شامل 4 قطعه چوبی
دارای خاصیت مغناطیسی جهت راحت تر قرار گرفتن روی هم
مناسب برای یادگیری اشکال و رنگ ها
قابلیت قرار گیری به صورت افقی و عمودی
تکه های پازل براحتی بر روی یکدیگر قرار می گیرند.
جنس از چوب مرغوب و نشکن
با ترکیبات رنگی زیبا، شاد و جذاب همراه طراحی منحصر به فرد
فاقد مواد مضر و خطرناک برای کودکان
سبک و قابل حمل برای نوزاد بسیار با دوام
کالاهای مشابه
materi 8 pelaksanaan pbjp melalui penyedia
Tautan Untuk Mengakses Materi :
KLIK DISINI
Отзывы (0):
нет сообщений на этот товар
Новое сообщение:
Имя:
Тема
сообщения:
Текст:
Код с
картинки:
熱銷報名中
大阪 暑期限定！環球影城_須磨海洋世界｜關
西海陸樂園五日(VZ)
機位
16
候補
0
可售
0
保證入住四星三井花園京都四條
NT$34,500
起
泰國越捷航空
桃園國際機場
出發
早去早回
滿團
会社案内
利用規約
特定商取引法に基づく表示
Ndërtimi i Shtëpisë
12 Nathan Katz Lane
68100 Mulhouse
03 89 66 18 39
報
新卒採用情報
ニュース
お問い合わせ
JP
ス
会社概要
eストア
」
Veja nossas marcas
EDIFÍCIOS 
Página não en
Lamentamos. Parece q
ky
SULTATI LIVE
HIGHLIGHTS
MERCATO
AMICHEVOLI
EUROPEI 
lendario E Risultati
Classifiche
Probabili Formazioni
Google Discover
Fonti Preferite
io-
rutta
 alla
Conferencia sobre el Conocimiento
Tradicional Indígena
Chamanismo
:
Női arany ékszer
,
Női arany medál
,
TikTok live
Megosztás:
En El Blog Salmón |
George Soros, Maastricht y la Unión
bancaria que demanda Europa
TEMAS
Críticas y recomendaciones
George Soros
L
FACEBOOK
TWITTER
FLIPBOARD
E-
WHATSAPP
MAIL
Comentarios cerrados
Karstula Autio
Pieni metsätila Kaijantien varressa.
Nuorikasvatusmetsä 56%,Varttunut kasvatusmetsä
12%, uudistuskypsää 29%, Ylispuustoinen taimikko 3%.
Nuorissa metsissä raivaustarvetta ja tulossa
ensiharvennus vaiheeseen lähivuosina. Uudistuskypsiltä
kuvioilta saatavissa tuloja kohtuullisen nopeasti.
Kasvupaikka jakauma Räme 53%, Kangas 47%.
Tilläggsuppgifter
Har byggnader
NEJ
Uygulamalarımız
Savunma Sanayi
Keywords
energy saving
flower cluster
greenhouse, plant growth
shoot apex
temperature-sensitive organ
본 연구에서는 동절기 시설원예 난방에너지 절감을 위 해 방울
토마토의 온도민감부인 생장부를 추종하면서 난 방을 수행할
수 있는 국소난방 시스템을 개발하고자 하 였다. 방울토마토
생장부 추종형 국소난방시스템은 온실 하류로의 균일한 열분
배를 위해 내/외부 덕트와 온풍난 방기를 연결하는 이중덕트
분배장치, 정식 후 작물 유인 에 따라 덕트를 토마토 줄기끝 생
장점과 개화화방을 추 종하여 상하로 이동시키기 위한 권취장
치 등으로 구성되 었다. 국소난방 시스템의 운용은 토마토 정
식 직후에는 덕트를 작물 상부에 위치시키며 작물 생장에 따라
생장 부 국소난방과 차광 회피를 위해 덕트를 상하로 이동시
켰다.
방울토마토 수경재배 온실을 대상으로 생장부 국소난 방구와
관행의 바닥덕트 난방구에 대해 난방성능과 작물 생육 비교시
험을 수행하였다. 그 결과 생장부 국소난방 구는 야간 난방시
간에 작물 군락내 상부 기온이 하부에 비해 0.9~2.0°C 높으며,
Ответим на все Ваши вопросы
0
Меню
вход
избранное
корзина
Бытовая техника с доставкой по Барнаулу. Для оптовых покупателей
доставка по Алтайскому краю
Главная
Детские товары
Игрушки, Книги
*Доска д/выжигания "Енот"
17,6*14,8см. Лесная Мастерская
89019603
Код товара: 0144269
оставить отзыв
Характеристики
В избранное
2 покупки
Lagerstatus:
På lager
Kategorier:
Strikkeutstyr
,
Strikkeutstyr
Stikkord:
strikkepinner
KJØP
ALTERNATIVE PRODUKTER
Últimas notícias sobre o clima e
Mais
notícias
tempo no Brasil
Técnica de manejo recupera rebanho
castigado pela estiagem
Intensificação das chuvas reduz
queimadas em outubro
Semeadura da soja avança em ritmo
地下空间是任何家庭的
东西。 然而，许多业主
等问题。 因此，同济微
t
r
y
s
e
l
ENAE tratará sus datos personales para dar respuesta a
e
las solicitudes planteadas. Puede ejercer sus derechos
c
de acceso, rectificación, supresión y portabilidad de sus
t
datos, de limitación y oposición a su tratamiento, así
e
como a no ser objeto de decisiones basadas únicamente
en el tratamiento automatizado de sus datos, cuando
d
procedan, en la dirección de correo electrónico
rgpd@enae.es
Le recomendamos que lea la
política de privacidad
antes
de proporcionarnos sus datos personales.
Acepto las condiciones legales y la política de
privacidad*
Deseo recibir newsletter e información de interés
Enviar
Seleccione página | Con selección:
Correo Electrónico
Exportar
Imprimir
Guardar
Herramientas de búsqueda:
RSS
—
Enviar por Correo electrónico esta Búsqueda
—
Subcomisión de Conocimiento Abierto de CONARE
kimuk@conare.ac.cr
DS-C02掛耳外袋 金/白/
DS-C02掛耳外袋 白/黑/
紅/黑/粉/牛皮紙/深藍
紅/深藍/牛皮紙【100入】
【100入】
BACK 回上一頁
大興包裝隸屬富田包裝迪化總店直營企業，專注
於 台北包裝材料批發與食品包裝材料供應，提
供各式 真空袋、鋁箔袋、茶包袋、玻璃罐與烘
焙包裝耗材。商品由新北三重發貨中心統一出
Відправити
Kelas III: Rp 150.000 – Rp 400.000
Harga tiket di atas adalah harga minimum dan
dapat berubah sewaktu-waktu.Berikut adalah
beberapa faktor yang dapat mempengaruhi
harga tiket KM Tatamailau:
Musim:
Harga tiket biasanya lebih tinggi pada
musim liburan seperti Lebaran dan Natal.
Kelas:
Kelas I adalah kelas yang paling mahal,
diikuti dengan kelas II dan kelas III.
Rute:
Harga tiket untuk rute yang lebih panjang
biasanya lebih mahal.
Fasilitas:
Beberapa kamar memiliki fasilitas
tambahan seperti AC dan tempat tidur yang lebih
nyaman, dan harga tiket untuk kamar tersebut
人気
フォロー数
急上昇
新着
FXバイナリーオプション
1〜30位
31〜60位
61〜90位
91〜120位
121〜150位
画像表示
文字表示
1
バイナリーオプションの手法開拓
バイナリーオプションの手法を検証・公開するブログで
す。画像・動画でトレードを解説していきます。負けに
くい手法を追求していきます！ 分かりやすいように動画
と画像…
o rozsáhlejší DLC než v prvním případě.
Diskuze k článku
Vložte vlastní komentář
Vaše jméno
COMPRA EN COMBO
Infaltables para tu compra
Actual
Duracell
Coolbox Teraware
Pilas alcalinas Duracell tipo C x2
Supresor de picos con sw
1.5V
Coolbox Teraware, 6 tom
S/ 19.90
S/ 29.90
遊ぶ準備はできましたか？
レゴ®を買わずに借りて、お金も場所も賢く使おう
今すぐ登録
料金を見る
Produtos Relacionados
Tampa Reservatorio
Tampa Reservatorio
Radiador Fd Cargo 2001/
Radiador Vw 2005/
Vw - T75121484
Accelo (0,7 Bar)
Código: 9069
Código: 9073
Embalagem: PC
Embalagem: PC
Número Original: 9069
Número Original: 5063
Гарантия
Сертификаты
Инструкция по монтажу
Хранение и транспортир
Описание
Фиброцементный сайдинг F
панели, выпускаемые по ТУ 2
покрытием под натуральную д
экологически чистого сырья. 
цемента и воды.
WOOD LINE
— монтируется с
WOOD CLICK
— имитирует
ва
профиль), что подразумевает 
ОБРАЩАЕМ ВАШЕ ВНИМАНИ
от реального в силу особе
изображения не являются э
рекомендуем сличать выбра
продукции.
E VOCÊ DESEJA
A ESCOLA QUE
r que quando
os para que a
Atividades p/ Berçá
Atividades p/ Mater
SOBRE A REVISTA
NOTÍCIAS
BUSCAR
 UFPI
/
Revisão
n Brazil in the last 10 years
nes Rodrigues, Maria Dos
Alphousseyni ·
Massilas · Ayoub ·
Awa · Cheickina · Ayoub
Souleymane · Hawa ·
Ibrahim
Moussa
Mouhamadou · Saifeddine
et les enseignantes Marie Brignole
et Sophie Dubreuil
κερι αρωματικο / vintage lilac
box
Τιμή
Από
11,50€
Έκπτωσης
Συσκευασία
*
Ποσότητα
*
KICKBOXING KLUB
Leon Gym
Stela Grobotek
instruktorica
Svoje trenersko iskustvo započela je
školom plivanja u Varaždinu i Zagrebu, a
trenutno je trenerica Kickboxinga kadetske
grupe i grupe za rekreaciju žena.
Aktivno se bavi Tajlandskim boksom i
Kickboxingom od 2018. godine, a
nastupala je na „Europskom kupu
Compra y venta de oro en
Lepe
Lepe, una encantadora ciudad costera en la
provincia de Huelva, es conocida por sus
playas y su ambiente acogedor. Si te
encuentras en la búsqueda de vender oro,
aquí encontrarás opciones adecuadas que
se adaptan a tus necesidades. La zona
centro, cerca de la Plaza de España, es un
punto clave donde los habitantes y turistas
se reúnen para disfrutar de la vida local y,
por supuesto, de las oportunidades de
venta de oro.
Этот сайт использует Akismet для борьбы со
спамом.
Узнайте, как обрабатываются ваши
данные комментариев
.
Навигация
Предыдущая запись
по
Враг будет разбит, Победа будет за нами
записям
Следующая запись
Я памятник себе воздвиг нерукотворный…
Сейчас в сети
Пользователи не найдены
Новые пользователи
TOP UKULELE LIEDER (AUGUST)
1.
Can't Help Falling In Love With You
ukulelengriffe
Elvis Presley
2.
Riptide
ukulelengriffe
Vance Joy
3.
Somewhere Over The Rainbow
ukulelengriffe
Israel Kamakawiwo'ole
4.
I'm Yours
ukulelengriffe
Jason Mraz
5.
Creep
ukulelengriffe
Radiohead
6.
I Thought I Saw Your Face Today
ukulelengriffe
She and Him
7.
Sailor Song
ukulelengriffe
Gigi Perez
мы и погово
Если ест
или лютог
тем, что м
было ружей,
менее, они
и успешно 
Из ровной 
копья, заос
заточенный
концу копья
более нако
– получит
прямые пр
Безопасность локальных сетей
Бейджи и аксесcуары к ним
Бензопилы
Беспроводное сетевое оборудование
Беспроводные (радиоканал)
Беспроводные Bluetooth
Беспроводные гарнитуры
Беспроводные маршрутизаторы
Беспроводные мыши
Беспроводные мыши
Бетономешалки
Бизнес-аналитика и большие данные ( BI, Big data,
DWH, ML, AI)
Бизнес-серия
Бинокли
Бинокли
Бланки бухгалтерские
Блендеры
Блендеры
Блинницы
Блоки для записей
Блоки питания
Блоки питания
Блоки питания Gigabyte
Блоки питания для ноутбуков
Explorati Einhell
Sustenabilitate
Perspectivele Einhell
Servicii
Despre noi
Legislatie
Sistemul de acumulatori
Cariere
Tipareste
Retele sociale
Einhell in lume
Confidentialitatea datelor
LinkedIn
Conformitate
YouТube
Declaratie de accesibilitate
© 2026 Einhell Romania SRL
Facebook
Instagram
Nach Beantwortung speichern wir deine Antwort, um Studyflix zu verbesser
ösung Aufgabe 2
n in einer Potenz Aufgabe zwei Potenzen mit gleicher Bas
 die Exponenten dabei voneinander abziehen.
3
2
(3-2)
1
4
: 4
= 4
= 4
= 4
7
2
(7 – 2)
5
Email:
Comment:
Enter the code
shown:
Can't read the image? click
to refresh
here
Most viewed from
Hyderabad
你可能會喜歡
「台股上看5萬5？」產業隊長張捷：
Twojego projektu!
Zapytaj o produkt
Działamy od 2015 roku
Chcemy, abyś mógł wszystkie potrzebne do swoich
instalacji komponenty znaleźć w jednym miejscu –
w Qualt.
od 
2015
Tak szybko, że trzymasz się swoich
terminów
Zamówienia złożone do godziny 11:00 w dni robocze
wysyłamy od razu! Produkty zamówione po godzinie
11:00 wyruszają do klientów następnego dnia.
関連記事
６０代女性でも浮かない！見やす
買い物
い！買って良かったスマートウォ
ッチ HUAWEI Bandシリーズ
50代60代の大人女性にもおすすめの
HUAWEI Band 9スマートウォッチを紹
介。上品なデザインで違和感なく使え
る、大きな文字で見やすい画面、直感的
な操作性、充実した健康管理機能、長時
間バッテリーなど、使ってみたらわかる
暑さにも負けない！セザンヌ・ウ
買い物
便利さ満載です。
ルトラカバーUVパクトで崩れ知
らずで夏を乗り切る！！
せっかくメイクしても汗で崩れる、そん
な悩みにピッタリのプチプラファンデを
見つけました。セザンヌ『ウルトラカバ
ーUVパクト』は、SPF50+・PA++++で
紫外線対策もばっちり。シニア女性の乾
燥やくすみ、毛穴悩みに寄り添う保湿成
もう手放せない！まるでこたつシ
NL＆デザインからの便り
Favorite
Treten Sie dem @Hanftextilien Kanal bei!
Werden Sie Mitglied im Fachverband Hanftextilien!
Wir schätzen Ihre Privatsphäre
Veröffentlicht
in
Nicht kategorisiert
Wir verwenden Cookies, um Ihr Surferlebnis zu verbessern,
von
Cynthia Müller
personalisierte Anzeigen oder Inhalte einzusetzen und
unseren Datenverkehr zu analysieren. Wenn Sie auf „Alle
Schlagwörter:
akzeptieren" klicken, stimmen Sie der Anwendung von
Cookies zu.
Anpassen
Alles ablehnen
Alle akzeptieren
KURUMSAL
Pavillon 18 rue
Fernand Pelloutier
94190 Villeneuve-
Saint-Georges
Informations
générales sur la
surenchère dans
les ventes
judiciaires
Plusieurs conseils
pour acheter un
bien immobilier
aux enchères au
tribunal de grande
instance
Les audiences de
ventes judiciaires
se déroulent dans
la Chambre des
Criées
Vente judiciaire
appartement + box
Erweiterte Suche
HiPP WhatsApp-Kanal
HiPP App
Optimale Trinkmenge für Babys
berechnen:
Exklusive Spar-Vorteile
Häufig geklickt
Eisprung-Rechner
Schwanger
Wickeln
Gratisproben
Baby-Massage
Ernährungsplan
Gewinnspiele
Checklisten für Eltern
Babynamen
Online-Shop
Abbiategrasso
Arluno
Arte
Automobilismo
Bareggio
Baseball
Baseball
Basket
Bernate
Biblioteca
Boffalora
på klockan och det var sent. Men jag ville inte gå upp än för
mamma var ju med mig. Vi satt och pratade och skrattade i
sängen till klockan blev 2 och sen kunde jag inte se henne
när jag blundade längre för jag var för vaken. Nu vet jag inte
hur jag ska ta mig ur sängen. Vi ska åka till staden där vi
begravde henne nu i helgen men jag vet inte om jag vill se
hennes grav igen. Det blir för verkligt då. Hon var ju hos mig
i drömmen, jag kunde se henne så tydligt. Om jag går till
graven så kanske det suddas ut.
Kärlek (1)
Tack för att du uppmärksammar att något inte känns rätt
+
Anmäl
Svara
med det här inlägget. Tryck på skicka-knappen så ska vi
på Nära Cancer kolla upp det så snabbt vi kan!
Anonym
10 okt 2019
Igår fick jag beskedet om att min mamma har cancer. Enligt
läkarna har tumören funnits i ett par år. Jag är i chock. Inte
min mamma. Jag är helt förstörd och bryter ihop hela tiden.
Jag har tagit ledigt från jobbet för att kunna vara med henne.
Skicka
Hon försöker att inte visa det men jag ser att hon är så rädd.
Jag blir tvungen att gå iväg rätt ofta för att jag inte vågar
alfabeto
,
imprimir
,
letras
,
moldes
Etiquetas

* _Request_
Go through the listing above and write out exactly the lines starting with the one holding "aux enchères au" and running through the one holding "Ernährungsplan", ends included, and no others.

* _Your solution_
aux enchères au
tribunal de grande
instance
Les audiences de
ventes judiciaires
se déroulent dans
la Chambre des
Criées
Vente judiciaire
appartement + box
Erweiterte Suche
HiPP WhatsApp-Kanal
HiPP App
Optimale Trinkmenge für Babys
berechnen:
Exklusive Spar-Vorteile
Häufig geklickt
Eisprung-Rechner
Schwanger
Wickeln
Gratisproben
Baby-Massage
Ernährungsplan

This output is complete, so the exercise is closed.